Selama karantina, orang punya waktu untuk merenungkan interaksi dan hubungan mana yang mereka nikmati dan mana yang tidak. Mungkin itu oke, kata Tashiro, jika salah satu akibat dari tahun yang penuh tekanan adalah orang-orang lebih fokus pada hubungan yang berarti bagi mereka dan membuat mereka bahagia.
“Selama pandemi, masyarakat memiliki kesempatan kolektif untuk berhenti sejenak,” kata Sean Davis, Ph.D., seorang terapis pernikahan dan keluarga, peneliti dan profesor Universitas Alliant di Sacramento.
“Setiap orang telah dipaksa untuk menyederhanakan lingkaran pertemanan atau kenalan mereka.

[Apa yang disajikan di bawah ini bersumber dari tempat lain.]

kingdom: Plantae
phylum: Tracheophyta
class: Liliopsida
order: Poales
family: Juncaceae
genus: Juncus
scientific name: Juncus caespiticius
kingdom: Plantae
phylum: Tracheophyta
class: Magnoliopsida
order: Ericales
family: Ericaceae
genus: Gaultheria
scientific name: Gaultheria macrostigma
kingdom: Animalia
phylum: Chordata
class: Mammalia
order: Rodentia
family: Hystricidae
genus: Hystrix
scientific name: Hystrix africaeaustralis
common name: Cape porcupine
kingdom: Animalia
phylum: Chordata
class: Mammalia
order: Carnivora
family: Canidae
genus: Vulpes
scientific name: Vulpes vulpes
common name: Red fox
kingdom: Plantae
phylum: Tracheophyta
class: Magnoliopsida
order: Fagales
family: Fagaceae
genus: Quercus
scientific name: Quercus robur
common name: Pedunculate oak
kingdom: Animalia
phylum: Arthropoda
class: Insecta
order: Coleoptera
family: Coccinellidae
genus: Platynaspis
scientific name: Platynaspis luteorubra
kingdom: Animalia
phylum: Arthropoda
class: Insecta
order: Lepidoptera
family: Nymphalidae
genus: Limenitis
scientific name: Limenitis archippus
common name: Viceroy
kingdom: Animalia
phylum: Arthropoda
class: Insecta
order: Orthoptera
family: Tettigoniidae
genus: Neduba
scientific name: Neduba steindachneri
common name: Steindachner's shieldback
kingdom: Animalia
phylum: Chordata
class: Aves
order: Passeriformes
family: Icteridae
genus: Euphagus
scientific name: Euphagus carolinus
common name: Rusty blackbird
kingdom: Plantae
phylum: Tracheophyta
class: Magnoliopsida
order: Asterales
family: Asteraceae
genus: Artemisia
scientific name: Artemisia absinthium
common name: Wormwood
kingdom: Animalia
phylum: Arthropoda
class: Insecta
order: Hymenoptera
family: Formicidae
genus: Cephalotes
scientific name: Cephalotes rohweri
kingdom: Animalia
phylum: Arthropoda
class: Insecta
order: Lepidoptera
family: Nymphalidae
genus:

Masalahnya bukan kita semua akan canggung, karena orang-orang masih berbicara satu sama lain,” kata Davis. “Tapi saya pikir akan ada beberapa kesedihan kolektif tentang memainkan permainan yang sama, banyak dari kita tidak ingin bermain lagi.”
Pada saat-saat awal ketika kita kembali normal, perlu ada negosiasi kolektif tentang bagaimana kita berinteraksi dan pada kecepatan apa, Tashiro mengatakan: "Di situlah kecanggungan akan muncul, tapi saya tidak berpikir itu akan berlangsung terlalu lama, semoga."
Kecanggungan mungkin juga muncul ketika orang harus menghadapi orang-orang dalam hidup mereka dengan pandangan berbeda tentang pedoman jarak sosial dan vaksin terkait pandemi. Butuh beberapa pekerjaan untuk mengatasi kebencian yang dihasilkan.
"Ada kekurangan perbedaan yang jelas tentang apa yang boleh dilakukan dan kapan itu menurut saya mengganggu banyak orang," kata Lioi. “Jika orang-orang dalam hidup Anda sampai pada kesimpulan yang berbeda, Anda harus menemukan cara untuk menerimanya, setuju untuk tidak setuju dan menemukan cara untuk maju bersama mereka.”
Namun, para pria yang dilihat Lioi dalam latihannya terdengar seperti mereka siap menghadapi tantangan, katanya. Dan kebanyakan dari mereka berharap untuk melanjutkan kehidupan yang lebih sosial.
“Banyak orang akan memiliki pertanyaan yang tidak akan kami tanyakan sebelumnya. Saya tidak yakin apa etiket yang tepat untuk orang yang setengah divaksinasi, yang mungkin canggung, dan ada beberapa keraguan tentang bagaimana kita akan melindungi anak-anak kita dan diri kita sendiri, ”kata Lioi. "Tapi saya mendengar kelegaan luar biasa dari pasien tentang hal-hal yang terbuka."